A second interesting finding is that the points of inversion, and therefore the predicted invasion sites of the internal primers, are highly clustered (Fig. 3). Although the L1 RNA is 6022 nucleotides long from the 5′ end to the poly(A) signal, all of the inversion points occur between nucleotides 4328 and 5780. It is possible that many of the inversions occur near the 3′ end of the L1 RNA, because this end of the molecule is annealed to the poly T primer and may also be in close proximity to the potential internal primer.
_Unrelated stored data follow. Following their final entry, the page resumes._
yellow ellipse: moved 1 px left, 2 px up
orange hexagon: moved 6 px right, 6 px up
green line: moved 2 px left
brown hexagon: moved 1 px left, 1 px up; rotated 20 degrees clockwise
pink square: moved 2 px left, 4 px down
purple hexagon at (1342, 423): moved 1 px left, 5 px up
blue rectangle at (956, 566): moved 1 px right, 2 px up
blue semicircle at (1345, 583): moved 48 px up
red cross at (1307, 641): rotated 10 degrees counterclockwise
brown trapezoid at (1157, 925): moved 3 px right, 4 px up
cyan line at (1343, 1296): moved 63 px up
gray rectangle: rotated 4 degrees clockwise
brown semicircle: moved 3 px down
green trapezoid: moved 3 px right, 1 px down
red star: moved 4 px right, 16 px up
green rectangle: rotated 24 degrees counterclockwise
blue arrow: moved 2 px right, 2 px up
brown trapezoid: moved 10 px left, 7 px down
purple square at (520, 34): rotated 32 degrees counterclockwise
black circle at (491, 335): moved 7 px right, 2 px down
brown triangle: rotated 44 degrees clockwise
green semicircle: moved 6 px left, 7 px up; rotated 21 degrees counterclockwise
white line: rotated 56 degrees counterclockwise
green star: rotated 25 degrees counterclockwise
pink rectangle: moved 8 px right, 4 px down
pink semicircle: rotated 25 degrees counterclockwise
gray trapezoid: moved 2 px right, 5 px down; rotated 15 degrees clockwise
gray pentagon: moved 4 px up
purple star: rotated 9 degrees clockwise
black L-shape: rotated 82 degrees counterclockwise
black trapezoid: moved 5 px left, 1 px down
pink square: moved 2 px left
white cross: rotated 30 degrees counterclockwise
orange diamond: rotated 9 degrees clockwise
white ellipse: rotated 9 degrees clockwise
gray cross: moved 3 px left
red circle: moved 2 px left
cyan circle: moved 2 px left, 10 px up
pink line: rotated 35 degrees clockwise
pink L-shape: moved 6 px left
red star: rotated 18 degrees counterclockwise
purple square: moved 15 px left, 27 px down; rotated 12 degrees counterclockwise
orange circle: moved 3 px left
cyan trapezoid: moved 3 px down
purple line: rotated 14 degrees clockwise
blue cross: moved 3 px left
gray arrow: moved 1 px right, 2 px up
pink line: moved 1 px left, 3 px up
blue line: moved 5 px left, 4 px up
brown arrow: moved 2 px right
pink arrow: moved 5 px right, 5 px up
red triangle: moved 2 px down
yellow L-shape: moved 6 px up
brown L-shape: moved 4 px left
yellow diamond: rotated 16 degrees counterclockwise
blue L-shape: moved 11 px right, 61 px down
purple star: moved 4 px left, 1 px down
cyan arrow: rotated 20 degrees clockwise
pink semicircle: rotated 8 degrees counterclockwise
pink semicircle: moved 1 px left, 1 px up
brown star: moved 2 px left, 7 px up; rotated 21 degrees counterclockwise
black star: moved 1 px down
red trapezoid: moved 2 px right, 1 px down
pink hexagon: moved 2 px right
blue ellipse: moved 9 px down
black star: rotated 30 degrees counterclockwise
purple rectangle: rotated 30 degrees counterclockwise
However, even within this region, eight of the inversion points occur in a small 269 bp region ranging from nucleotides 5030 to 5298. Perhaps the secondary structure of the L1 RNA is important for determining sites that are amenable to invasion by the internal primer.

Figure 3.

Figure 3

Clustering of the inversion points. The L1 RNA is represented by a black line ending in a poly(A) tail (A(n)). The position on the RNA is numbered from the first nucleotide (1) to the end of the AATAAA poly(A) signal (6022). The region of the L1 RNA from nucleotides 4000–6000 is expanded on the line above. A black arrow represents the inversion point of each element. Each inversion is labeled with its accession number and the position of its inversion point.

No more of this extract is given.